Doch bei genauer Betrachtung zeigt sich ein differenzierteres Bild. Die Preise haben sich angepasst, jedoch nicht in dem Ausmaß, das angesichts der Zinsentwicklung erwartet wurde. Gleichzeitig sind die Mieten vielerorts spürbar gestiegen. Wohnraum bleibt knapp – insbesondere in wirtschaftlich starken Regionen.
Unterm Strich zeigt sich: Der Markt hat sich neu justiert, nicht entwertet.
Der Bedarf an Wohnraum wird durch mehrere Faktoren gestützt: steigende Haushaltszahlen, veränderte Lebensmodelle, Zuzug in Ballungsräume und ein stagnierender Neubau.
Während Projektentwicklungen stark unter Druck geraten sind, zeigt sich der Bestand vergleichsweise stabil. Laufende Mieteinnahmen sichern Cashflow, selbst wenn Marktwerte temporär schwanken. Genau hier liegt die Besonderheit von Wohnimmobilien als Kapitalanlage: Sie generieren Ertrag – unabhängig von kurzfristigen Preisbewegungen.
In einem Markt mit eingeschränktem Neubau entsteht zusätzlich ein Angebotsengpass, der langfristig stabilisierend wirkt.
Hohe Baukosten und komplexe Genehmigungsprozesse haben viele Neubauprojekte wirtschaftlich unattraktiv gemacht.

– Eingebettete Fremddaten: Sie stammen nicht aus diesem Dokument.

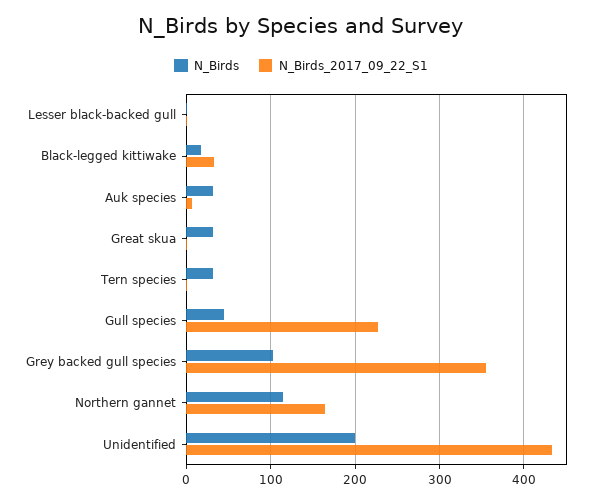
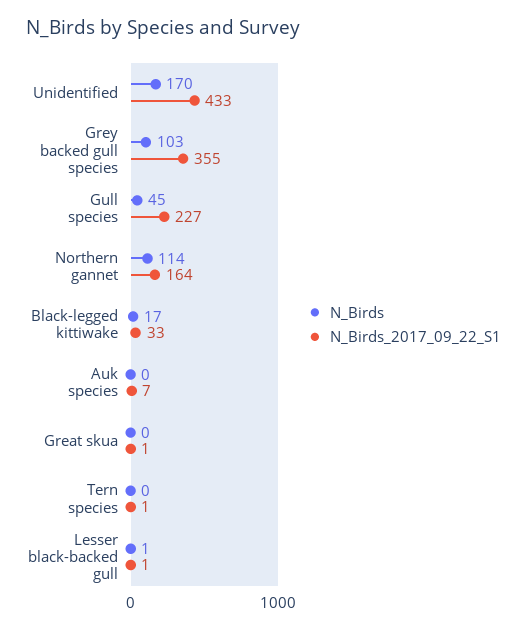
N_Birds, Auk species: 30 -> 0
N_Birds, Great skua: 30 -> 0
N_Birds, Tern species: 30 -> 0
N_Birds, Unidentified: 200 -> 170

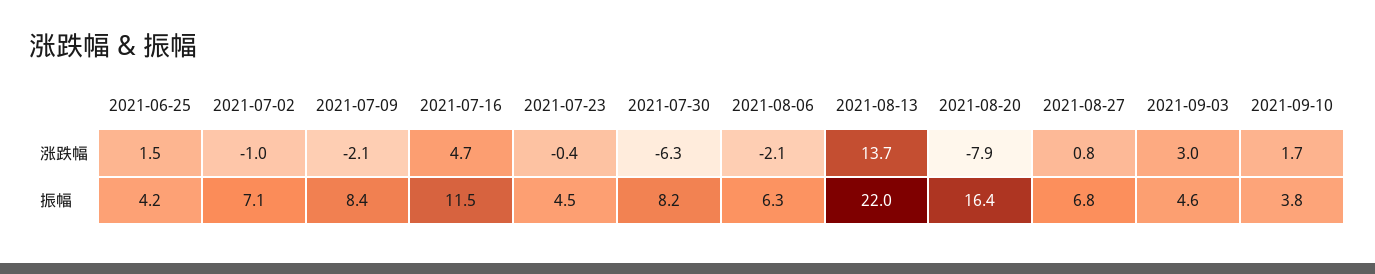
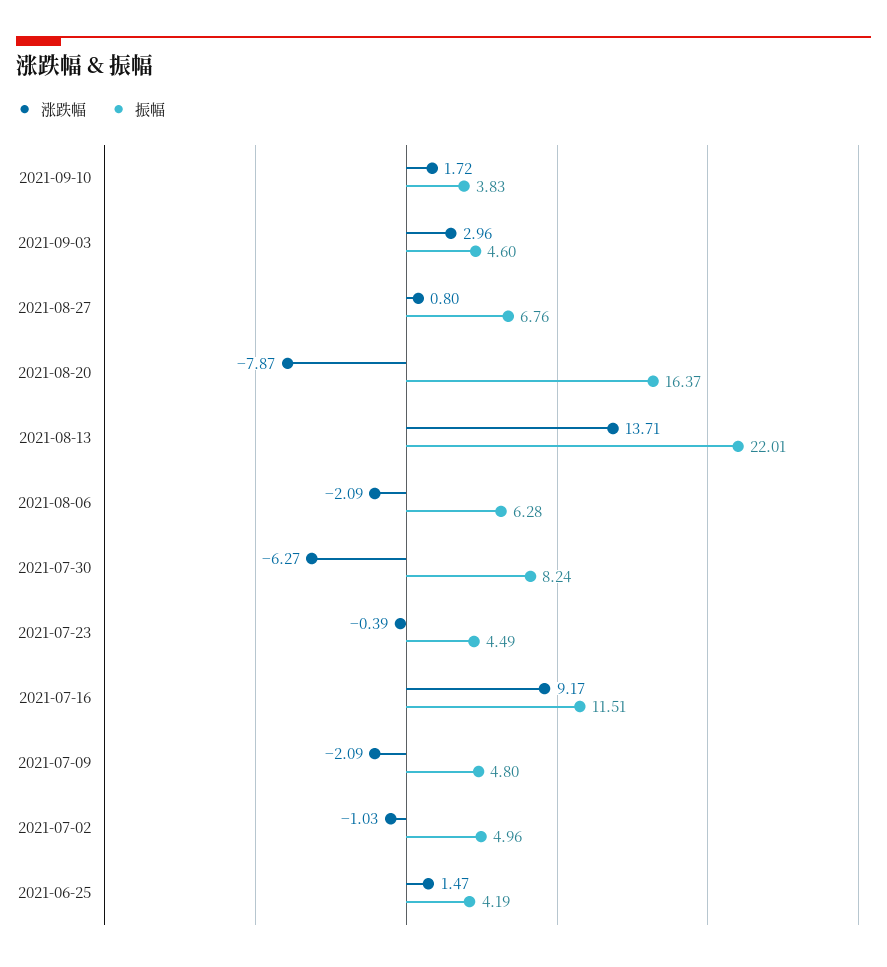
涨跌幅, 2021-07-16: 4.7 -> 9.17
振幅, 2021-07-02: 7.1 -> 4.96
振幅, 2021-07-09: 8.4 -> 4.8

Gleichzeitig steigen energetische Anforderungen, die Investitionsentscheidungen zusätzlich beeinflussen.
Bestandsimmobilien profitieren von dieser Entwicklung. Selbst bei temporären Bewertungsrückgängen bleiben Mieteinnahmen stabil oder steigen. Für Kapitalanleger bedeutet das: Der Fokus verschiebt sich von spekulativer Projektentwicklung hin zur strukturierten Bestandshaltung.
Rendite entsteht aktuell weniger durch Neubau, sondern durch:
Ein wesentlicher Vorteil von Immobilieninvestitionen bleibt der Einsatz von Fremdkapital. Mit vergleichsweise überschaubarem Eigenkapital lässt sich ein deutlich größeres Investitionsvolumen bewegen. Steigende Mieten und langfristige Wertentwicklung können dadurch überproportional auf das eingesetzte Eigenkapital wirken.
Voraussetzung ist jedoch eine saubere Kalkulation. Finanzierung, Standortwahl und Objektqualität müssen aufeinander abgestimmt sein. Immobilien sind kein kurzfristiges Spekulationsinstrument, sondern ein strategischer Vermögensbaustein.
Öffentliche Debatten neigen zu Zuspitzung. Doch wer den Immobilienmarkt differenziert betrachtet, erkennt: Trotz veränderter Rahmenbedingungen bleibt Wohnraum ein fundamentales Gut.
„Beton ist noch Gold“ bedeutet nicht, dass jede Immobilie automatisch erfolgreich ist. Es bedeutet, dass Substanz, Nachfrage und Struktur langfristig stärker wirken als kurzfristige Marktstimmungen.
Immobilien bleiben damit ein tragfähiger Baustein für Vermögensaufbau – vorausgesetzt, sie werden unternehmerisch gedacht.